*Task item:*
Rewrite the listing from its first line through the line containing "-0.013695, 0.999782, 0.296174]]", swapping "geometric metadata" for "calibration metadata" and keeping everything else the same. Return only those lines.

-- Data supplied follows --

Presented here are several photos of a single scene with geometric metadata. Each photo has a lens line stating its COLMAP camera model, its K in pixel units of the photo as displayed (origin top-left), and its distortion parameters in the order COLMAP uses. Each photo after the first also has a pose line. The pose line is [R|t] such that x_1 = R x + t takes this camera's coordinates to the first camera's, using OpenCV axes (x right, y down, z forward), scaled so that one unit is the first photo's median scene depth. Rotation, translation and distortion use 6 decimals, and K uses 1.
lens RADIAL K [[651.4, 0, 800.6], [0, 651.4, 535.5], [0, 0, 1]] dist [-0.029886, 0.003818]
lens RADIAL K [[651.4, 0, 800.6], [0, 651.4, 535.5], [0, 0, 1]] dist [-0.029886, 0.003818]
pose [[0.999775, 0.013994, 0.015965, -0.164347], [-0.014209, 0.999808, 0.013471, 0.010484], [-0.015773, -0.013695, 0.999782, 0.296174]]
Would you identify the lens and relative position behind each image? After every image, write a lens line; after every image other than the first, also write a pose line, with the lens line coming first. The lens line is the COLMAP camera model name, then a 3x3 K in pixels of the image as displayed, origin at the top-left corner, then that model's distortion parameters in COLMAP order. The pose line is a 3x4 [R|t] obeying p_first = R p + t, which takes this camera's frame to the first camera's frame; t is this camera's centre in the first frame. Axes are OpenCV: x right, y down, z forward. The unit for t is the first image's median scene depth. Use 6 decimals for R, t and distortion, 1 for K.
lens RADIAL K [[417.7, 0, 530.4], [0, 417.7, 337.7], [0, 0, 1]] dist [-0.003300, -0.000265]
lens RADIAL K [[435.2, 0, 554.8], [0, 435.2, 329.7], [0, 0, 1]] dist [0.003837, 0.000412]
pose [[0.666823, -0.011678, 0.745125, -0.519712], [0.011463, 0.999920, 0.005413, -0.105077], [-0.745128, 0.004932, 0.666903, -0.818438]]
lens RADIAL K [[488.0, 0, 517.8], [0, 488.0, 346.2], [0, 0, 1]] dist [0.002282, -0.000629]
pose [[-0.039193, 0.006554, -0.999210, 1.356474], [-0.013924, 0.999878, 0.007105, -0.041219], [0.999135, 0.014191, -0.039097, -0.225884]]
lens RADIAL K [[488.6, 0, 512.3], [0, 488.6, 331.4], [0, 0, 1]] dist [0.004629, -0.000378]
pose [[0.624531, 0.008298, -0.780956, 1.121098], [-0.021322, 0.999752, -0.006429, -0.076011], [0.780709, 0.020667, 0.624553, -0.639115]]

-- Data supplied concluded --

*Final answer:*
Presented here are several photos of a single scene with calibration metadata. Each photo has a lens line stating its COLMAP camera model, its K in pixel units of the photo as displayed (origin top-left), and its distortion parameters in the order COLMAP uses. Each photo after the first also has a pose line. The pose line is [R|t] such that x_1 = R x + t takes this camera's coordinates to the first camera's, using OpenCV axes (x right, y down, z forward), scaled so that one unit is the first photo's median scene depth. Rotation, translation and distortion use 6 decimals, and K uses 1.
lens RADIAL K [[651.4, 0, 800.6], [0, 651.4, 535.5], [0, 0, 1]] dist [-0.029886, 0.003818]
lens RADIAL K [[651.4, 0, 800.6], [0, 651.4, 535.5], [0, 0, 1]] dist [-0.029886, 0.003818]
pose [[0.999775, 0.013994, 0.015965, -0.164347], [-0.014209, 0.999808, 0.013471, 0.010484], [-0.015773, -0.013695, 0.999782, 0.296174]]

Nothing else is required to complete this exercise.